(Records from a data collection)
##############################

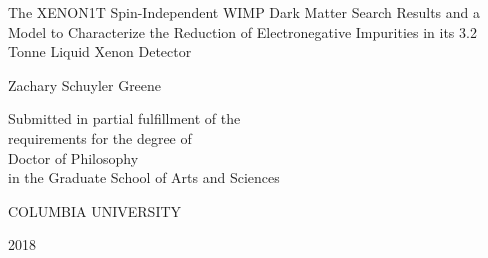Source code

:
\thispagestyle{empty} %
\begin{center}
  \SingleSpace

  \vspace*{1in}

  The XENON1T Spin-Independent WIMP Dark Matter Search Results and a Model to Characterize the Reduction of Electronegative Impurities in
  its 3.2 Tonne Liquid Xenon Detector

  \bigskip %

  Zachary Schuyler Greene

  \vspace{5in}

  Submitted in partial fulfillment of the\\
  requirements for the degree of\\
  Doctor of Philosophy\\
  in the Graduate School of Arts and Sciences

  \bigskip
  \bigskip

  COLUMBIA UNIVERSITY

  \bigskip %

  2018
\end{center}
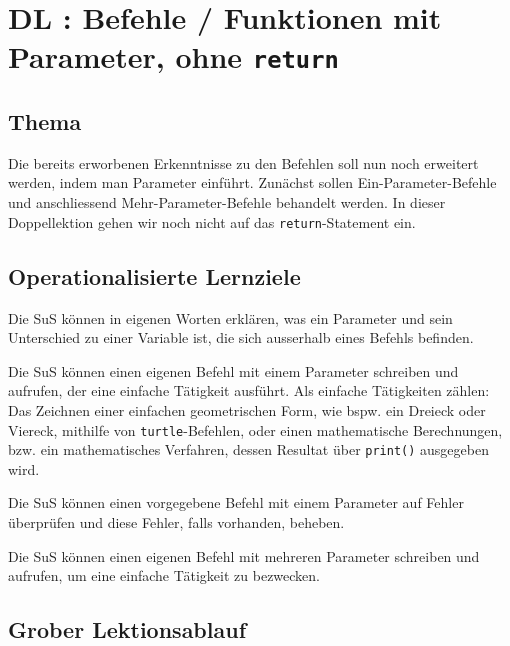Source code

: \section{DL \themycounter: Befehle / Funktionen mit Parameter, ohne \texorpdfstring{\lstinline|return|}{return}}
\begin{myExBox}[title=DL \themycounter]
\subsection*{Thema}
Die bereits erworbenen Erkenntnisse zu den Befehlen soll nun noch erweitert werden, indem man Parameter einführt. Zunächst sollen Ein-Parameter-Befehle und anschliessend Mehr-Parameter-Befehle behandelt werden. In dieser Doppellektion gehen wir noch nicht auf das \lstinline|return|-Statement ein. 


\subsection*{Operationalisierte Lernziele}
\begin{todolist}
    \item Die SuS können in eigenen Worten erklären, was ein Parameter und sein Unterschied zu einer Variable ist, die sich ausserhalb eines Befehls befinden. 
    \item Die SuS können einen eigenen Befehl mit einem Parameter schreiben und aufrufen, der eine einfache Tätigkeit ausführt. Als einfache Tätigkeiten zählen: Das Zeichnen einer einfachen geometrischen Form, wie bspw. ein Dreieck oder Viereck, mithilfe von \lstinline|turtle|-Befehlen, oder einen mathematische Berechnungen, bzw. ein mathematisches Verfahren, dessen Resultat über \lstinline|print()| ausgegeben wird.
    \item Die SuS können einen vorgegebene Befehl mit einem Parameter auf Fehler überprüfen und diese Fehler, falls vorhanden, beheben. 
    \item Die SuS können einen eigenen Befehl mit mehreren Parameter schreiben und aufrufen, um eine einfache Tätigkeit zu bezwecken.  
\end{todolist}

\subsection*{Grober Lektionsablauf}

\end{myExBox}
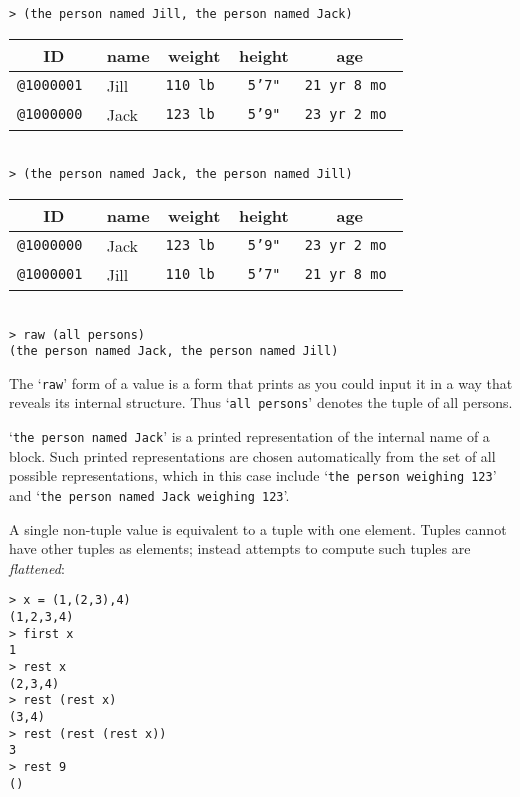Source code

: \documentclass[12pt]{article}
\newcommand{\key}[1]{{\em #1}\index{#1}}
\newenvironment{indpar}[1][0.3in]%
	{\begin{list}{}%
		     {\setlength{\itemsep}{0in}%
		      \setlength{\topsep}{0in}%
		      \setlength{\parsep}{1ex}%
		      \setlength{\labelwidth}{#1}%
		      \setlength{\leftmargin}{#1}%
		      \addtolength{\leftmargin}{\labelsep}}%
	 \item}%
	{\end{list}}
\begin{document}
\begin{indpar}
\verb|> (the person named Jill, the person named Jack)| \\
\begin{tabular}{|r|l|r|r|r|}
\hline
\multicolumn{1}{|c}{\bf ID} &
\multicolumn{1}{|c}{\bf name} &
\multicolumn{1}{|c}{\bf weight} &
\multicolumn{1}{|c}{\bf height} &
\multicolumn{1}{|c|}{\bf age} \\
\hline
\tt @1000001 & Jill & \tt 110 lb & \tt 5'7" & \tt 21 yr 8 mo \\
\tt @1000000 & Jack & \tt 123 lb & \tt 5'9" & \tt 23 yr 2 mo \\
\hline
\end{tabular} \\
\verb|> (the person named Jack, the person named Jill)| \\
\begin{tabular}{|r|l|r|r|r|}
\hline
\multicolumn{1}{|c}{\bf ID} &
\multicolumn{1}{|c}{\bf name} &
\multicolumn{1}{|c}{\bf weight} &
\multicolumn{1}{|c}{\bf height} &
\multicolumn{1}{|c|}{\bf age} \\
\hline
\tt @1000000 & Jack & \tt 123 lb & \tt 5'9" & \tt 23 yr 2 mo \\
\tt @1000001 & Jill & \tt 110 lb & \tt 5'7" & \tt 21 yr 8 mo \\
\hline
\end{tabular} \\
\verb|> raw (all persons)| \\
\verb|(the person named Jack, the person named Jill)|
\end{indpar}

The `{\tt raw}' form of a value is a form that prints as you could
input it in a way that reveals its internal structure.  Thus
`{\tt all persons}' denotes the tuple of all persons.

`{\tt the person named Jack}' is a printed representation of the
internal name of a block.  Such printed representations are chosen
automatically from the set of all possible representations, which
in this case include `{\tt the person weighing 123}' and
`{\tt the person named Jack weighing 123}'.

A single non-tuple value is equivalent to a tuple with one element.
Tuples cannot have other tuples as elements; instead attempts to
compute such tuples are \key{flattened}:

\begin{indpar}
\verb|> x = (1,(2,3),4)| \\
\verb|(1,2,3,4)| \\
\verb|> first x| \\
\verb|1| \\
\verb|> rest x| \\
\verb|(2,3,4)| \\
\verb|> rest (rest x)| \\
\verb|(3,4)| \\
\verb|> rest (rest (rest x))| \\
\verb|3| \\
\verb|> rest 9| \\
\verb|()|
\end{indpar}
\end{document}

##############################

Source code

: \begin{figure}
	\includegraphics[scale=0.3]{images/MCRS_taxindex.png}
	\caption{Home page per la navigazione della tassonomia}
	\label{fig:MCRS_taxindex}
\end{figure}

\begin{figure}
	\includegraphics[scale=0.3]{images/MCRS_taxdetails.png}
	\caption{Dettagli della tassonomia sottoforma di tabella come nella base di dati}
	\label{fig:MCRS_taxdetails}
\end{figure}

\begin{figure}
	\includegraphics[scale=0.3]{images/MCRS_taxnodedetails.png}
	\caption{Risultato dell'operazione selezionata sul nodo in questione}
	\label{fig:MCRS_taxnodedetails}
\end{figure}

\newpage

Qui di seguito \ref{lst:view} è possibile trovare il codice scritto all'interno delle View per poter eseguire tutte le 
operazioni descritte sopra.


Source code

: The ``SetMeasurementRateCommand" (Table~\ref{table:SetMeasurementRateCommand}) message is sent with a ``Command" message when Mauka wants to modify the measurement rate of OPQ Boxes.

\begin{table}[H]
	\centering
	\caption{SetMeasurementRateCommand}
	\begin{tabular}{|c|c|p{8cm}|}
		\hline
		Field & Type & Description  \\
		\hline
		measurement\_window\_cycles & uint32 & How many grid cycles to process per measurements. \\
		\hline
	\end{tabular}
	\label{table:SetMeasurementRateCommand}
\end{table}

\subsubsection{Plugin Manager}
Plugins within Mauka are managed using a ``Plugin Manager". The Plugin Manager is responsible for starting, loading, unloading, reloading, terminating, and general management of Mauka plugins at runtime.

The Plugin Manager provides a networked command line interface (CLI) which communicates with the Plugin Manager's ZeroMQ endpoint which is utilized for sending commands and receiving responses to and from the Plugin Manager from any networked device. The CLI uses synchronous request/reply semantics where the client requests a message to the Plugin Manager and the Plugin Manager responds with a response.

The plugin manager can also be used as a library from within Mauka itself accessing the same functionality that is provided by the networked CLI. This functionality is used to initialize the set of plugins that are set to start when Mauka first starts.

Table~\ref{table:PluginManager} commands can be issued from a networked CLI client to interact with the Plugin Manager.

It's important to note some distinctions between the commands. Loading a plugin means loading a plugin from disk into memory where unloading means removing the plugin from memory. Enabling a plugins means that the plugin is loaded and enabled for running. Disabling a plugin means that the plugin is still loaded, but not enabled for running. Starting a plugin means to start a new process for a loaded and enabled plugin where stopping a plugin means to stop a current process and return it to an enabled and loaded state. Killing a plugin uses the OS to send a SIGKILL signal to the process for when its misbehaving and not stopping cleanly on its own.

##############################

▸ Exercise aim: The word "named" appears in how many lines of the records? Give the number only.

▸ Answer space: 5